-- WHAT THE TASK ASKS --
Wherever a picture appears in the data below, omit it, and restate everything else word for word.

-- SUPPLIED DATA --
* * * * *
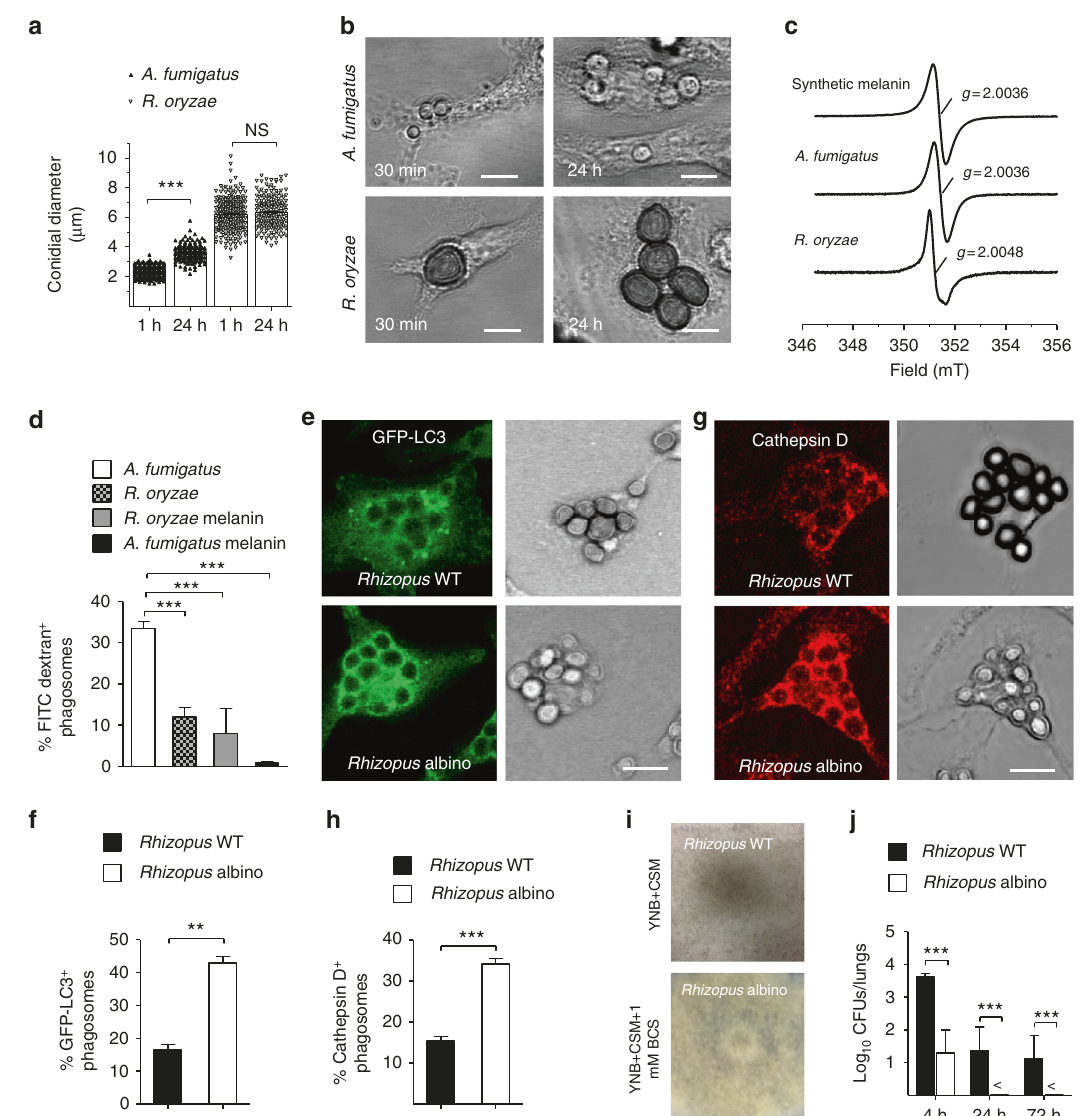
Fig. 5 Rhizopus melanin blocks early event in phagosome biogenesis. a GFP-LC3 BMDMs were infected at 1 or 24 h with live conidia of A. fumigatus or R. oryzae at an MOI 1:1. Cells were fi xed and the conidial diameters of intracellular conidia was measured by confocal microscopy. Data on quanti fi cation of conidial diameter are presented from one out of three independent experiments. Each symbol represents the value of maximum diameter of individual fungal cell and horizontal bars represent the mean diameter. *** P < 0.0001, Mann – Whitney test. b Representative DIC images from a are shown. c X-band room temperature EPR spectra of puri fi ed melanin obtained from A. fumigatus , R. oryzae , or synthetic melanin are shown. d BMDMs pre-loaded with FITC- Dextran were stimulated with conidia of A. fumigatus or R. oryzae or melanin ghosts (puri fi ed melanin particles) obtained from conidia of the indicated A. fumigatus or R. oryzae strains at an MOI of 3:1 (effector:fungal conidia). Cells were removed at 4 h and assessed by confocal imaging. Data on quanti fi cation of FITC-Dextran + phagosomes are presented as mean ± SEM of three independent experiments. e , h BMDMs from GFP-LC3 ( e , f ) or C57BL/ 6 (B6) ( g , h ) mice were infected with R. oryzae conidia (WT conidia) or R. oryzae conidia following chemical degradation of melanin with H 2 O 2 bleaching (albino conidia) at an MOI of 3:1 (effector:fungal cells). Cells were removed at 1 h of infection, fi xed, stained, and analyzed by confocal imaging. Data on quanti fi cation of GFP-LC3 + ( f ) or Cathepsin D + ( h ) phagosomes are presented as mean ± SEM of three independent experiments. e , g Representative fl uorescent images from experiments on f and h are shown. i , j Fungal loads from lungs of immunocompetent mice ( n = 9 per experimental group) infected with 10 6 conidia of R. delemar grown in regular media (WT Rhizopus ) or under conditions of copper starvation to inhibit melanization (albino Rhizopus ) ( i ). Mice ( n = 3 per condition) were sacri fi ced at the indicated time points, lungs were homogenized, and fungal loads were assessed by CFU plating ( j ). *** P <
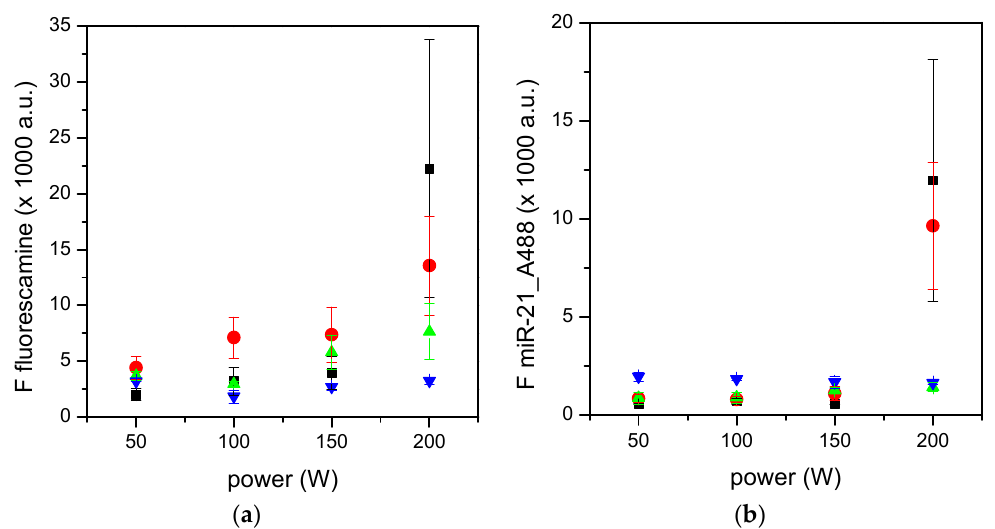
Figure 2. Fluorescamine assay ( a ) and miR-21 adsorption ( b ) on surfaces plasma-coated with binary feeds at varying plasma power levels. Black squares refer to 70:10 CH 4 /NH 3 , red circles refer to 60:20 CH 4 /NH 3 , green upward triangles to 50:30 CH 4 /NH 3 , and blue downward triangles to 40:40 CH 4 /NH 3 . Data are means of at least three surfaces. Standard errors are also reported ( n ≥ 3).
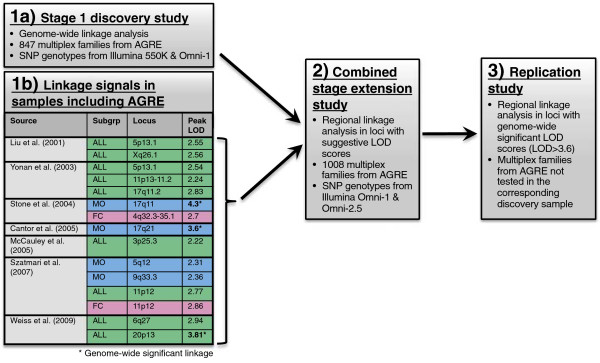
Schematic of three-stage study design for linkage analyses. Linkage analyses were performed using a three-stage approach. (1a) A discovery sample (Stage 1) and (1b) previous linkage results were used to identify loci of suggestive linkage (logarithm of odds (LOD) ≥2.2). (2) These suggestive loci were tested for linkage in an extended sample. (3) For loci achieving genome-wide significant linkage (LOD ≥3.6) in either the discovery, extended, or previously published studies, the non-overlapping subset of families was tested for independent replication of linkage. AGRE, Autism Genetics Resource Exchange; SNP, single nucleotide polymorphism.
* * * * *
-- OUTPUT --
Fig. 5 Rhizopus melanin blocks early event in phagosome biogenesis. a GFP-LC3 BMDMs were infected at 1 or 24 h with live conidia of A. fumigatus or R. oryzae at an MOI 1:1. Cells were fi xed and the conidial diameters of intracellular conidia was measured by confocal microscopy. Data on quanti fi cation of conidial diameter are presented from one out of three independent experiments. Each symbol represents the value of maximum diameter of individual fungal cell and horizontal bars represent the mean diameter. *** P < 0.0001, Mann – Whitney test. b Representative DIC images from a are shown. c X-band room temperature EPR spectra of puri fi ed melanin obtained from A. fumigatus , R. oryzae , or synthetic melanin are shown. d BMDMs pre-loaded with FITC- Dextran were stimulated with conidia of A. fumigatus or R. oryzae or melanin ghosts (puri fi ed melanin particles) obtained from conidia of the indicated A. fumigatus or R. oryzae strains at an MOI of 3:1 (effector:fungal conidia). Cells were removed at 4 h and assessed by confocal imaging. Data on quanti fi cation of FITC-Dextran + phagosomes are presented as mean ± SEM of three independent experiments. e , h BMDMs from GFP-LC3 ( e , f ) or C57BL/ 6 (B6) ( g , h ) mice were infected with R. oryzae conidia (WT conidia) or R. oryzae conidia following chemical degradation of melanin with H 2 O 2 bleaching (albino conidia) at an MOI of 3:1 (effector:fungal cells). Cells were removed at 1 h of infection, fi xed, stained, and analyzed by confocal imaging. Data on quanti fi cation of GFP-LC3 + ( f ) or Cathepsin D + ( h ) phagosomes are presented as mean ± SEM of three independent experiments. e , g Representative fl uorescent images from experiments on f and h are shown. i , j Fungal loads from lungs of immunocompetent mice ( n = 9 per experimental group) infected with 10 6 conidia of R. delemar grown in regular media (WT Rhizopus ) or under conditions of copper starvation to inhibit melanization (albino Rhizopus ) ( i ). Mice ( n = 3 per condition) were sacri fi ced at the indicated time points, lungs were homogenized, and fungal loads were assessed by CFU plating ( j ). *** P <
Figure 2. Fluorescamine assay ( a ) and miR-21 adsorption ( b ) on surfaces plasma-coated with binary feeds at varying plasma power levels. Black squares refer to 70:10 CH 4 /NH 3 , red circles refer to 60:20 CH 4 /NH 3 , green upward triangles to 50:30 CH 4 /NH 3 , and blue downward triangles to 40:40 CH 4 /NH 3 . Data are means of at least three surfaces. Standard errors are also reported ( n ≥ 3).
Schematic of three-stage study design for linkage analyses. Linkage analyses were performed using a three-stage approach. (1a) A discovery sample (Stage 1) and (1b) previous linkage results were used to identify loci of suggestive linkage (logarithm of odds (LOD) ≥2.2). (2) These suggestive loci were tested for linkage in an extended sample. (3) For loci achieving genome-wide significant linkage (LOD ≥3.6) in either the discovery, extended, or previously published studies, the non-overlapping subset of families was tested for independent replication of linkage. AGRE, Autism Genetics Resource Exchange; SNP, single nucleotide polymorphism.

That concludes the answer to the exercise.